[Aim of the exercise] Select from the records below every line that has the word "lines" in it.

====== Excerpted records

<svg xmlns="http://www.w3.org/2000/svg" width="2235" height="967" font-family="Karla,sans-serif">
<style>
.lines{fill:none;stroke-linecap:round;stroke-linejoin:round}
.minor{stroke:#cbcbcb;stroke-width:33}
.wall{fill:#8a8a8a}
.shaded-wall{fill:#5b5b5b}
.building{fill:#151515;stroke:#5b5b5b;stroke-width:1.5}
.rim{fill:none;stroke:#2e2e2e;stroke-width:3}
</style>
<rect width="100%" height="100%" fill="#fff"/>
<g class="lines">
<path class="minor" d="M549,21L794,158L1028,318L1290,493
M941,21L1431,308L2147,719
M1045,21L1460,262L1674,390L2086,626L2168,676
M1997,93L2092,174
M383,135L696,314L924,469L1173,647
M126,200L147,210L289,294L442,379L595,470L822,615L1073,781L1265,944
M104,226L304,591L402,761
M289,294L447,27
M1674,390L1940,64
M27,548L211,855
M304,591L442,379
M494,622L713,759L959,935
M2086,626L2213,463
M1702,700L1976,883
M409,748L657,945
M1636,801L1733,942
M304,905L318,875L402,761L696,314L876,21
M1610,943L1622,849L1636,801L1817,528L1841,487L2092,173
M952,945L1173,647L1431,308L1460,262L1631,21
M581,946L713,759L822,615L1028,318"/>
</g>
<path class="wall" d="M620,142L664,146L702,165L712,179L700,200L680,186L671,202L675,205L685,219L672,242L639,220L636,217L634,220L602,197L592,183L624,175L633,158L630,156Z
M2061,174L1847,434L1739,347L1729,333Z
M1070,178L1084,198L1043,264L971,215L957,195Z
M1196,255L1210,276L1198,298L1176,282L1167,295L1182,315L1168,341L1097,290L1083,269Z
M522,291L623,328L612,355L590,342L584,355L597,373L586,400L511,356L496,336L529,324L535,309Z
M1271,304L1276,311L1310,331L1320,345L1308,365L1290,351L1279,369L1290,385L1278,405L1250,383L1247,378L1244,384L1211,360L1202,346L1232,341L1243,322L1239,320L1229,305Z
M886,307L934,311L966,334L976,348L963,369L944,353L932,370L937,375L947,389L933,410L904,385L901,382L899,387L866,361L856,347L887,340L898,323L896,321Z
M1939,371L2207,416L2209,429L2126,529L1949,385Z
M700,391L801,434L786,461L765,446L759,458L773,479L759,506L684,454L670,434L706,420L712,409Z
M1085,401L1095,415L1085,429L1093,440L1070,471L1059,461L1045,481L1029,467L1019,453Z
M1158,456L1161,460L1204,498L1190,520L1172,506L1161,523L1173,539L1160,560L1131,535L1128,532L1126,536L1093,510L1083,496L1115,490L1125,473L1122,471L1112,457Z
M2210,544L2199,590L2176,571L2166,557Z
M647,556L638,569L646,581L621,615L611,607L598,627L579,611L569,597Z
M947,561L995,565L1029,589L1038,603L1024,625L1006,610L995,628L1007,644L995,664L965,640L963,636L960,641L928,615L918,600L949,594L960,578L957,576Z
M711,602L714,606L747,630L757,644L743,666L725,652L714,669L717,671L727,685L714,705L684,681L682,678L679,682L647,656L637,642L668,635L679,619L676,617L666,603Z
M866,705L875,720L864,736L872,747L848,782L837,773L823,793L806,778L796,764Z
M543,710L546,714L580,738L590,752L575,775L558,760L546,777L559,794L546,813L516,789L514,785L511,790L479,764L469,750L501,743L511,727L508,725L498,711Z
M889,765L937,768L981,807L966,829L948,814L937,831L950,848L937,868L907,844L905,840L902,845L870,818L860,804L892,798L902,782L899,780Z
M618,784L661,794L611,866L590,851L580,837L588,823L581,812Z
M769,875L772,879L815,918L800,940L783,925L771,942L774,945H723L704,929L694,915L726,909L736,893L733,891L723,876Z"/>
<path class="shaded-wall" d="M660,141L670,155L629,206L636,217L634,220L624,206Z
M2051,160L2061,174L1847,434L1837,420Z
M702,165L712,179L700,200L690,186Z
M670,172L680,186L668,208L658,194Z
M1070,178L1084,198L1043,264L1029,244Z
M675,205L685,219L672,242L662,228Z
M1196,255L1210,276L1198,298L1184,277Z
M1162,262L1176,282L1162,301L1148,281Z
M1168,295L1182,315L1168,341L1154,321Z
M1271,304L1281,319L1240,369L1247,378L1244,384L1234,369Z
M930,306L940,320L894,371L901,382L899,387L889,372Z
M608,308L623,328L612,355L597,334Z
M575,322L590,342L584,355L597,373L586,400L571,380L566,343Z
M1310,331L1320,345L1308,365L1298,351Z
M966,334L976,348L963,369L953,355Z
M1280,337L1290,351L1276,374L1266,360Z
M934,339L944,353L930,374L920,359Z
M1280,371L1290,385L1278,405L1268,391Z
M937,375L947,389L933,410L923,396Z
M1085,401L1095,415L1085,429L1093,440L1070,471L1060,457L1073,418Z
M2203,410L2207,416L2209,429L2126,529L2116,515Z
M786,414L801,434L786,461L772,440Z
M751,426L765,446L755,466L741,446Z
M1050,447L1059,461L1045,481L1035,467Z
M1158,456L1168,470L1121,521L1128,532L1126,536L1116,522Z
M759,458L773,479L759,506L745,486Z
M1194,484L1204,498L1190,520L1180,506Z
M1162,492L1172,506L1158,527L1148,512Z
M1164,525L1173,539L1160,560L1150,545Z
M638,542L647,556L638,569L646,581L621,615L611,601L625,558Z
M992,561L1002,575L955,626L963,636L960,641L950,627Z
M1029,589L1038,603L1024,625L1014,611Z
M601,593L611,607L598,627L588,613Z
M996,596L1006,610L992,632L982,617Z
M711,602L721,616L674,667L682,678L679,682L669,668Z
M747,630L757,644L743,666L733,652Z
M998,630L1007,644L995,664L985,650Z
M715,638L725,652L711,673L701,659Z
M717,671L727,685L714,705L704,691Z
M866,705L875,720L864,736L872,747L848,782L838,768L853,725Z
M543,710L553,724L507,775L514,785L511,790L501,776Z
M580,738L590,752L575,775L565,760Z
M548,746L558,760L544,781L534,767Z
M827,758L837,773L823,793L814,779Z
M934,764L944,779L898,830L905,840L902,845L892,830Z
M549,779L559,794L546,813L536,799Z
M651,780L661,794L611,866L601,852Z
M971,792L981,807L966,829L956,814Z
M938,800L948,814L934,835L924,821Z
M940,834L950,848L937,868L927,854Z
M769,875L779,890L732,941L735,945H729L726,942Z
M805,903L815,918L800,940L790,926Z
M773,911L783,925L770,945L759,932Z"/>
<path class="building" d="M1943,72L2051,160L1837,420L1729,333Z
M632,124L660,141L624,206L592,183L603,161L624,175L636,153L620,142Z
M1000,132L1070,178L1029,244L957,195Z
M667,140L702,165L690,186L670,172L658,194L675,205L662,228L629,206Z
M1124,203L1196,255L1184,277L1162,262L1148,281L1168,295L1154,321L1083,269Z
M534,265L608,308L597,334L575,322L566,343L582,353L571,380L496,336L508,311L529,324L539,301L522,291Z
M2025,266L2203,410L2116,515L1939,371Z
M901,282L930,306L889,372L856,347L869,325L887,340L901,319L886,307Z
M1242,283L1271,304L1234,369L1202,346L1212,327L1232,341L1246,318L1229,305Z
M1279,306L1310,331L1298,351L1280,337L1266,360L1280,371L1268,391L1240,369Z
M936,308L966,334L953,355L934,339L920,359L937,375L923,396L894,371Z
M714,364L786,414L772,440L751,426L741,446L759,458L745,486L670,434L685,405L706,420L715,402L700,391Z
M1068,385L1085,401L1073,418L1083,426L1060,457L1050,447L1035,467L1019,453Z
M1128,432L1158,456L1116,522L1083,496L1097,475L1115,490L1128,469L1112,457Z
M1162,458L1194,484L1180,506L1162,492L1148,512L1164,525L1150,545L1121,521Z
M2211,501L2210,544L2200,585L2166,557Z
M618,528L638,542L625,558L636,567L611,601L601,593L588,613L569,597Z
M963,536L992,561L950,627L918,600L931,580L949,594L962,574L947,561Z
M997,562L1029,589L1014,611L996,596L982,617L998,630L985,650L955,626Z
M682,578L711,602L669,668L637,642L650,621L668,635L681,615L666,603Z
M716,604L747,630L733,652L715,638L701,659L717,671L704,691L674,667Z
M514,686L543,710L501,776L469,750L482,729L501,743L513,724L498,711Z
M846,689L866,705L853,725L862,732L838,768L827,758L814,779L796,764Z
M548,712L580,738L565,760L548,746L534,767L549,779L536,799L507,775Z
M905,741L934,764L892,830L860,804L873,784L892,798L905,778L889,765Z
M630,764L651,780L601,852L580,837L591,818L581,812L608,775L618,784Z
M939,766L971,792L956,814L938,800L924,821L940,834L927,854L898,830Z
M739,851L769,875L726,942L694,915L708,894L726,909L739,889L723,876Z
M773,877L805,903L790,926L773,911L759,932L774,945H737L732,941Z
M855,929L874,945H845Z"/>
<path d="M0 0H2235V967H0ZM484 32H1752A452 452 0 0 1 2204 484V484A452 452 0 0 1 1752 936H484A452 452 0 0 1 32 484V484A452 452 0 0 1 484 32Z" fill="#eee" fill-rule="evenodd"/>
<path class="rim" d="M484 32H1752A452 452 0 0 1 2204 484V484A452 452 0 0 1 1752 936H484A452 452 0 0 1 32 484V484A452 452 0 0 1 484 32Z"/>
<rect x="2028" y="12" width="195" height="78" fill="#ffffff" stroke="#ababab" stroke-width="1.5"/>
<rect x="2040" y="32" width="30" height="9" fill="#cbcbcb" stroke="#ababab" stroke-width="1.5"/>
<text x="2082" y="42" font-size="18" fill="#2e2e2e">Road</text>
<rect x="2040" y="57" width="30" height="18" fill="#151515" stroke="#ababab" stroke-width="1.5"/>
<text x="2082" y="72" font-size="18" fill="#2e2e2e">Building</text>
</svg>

============

[Reply]
.lines{fill:none;stroke-linecap:round;stroke-linejoin:round}
<g class="lines">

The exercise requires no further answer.